Reproduce the data verbatim, beginning at the line that contains "Atak kół Kpl. Massey Ferguson" and ending after the line that contains "Ce chien ne".

===============

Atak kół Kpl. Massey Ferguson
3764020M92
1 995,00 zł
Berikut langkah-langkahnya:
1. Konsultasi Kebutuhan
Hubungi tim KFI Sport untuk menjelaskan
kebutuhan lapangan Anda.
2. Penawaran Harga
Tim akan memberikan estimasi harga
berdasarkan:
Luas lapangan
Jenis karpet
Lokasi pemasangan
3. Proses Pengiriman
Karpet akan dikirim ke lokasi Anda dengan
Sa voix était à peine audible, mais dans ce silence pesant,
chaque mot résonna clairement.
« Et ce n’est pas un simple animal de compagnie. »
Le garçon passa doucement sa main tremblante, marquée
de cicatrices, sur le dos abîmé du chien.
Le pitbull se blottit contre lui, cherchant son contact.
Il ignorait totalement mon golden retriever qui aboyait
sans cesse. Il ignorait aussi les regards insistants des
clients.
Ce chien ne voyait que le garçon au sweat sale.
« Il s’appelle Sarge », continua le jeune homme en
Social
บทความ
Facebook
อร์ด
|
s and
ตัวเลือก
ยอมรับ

===============

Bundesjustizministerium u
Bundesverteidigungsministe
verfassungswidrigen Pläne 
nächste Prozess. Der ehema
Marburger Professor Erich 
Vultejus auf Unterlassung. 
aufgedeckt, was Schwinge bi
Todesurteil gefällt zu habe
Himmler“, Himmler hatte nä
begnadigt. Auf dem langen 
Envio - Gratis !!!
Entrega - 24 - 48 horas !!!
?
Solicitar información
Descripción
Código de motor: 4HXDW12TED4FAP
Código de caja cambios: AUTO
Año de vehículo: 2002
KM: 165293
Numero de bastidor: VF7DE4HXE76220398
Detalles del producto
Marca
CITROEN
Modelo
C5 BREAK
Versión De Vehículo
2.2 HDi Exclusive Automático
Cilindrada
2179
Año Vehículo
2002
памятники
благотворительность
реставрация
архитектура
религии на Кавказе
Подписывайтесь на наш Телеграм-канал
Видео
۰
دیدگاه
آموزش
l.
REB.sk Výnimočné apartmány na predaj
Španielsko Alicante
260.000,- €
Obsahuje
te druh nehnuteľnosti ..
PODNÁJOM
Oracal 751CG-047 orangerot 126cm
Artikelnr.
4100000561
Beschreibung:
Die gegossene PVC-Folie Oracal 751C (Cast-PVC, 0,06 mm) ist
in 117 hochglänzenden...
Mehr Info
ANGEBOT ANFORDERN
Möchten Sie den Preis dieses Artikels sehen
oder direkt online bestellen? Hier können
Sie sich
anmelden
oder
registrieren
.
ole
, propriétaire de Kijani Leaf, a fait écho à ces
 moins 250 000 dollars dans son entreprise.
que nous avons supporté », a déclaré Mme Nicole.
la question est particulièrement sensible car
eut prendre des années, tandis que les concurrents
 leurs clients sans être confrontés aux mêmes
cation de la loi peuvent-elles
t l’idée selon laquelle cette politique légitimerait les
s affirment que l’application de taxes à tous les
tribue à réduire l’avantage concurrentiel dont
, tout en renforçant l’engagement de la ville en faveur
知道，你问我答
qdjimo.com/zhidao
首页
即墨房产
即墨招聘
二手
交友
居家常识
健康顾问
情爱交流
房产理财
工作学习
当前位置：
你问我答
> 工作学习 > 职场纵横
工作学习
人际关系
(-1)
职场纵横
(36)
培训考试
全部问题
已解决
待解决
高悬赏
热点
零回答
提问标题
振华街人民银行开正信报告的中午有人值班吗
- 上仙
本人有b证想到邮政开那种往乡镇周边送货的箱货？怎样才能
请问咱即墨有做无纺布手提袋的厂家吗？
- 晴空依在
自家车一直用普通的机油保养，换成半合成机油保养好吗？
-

===============

Solution to this task
Atak kół Kpl. Massey Ferguson
3764020M92
1 995,00 zł
Berikut langkah-langkahnya:
1. Konsultasi Kebutuhan
Hubungi tim KFI Sport untuk menjelaskan
kebutuhan lapangan Anda.
2. Penawaran Harga
Tim akan memberikan estimasi harga
berdasarkan:
Luas lapangan
Jenis karpet
Lokasi pemasangan
3. Proses Pengiriman
Karpet akan dikirim ke lokasi Anda dengan
Sa voix était à peine audible, mais dans ce silence pesant,
chaque mot résonna clairement.
« Et ce n’est pas un simple animal de compagnie. »
Le garçon passa doucement sa main tremblante, marquée
de cicatrices, sur le dos abîmé du chien.
Le pitbull se blottit contre lui, cherchant son contact.
Il ignorait totalement mon golden retriever qui aboyait
sans cesse. Il ignorait aussi les regards insistants des
clients.
Ce chien ne voyait que le garçon au sweat sale.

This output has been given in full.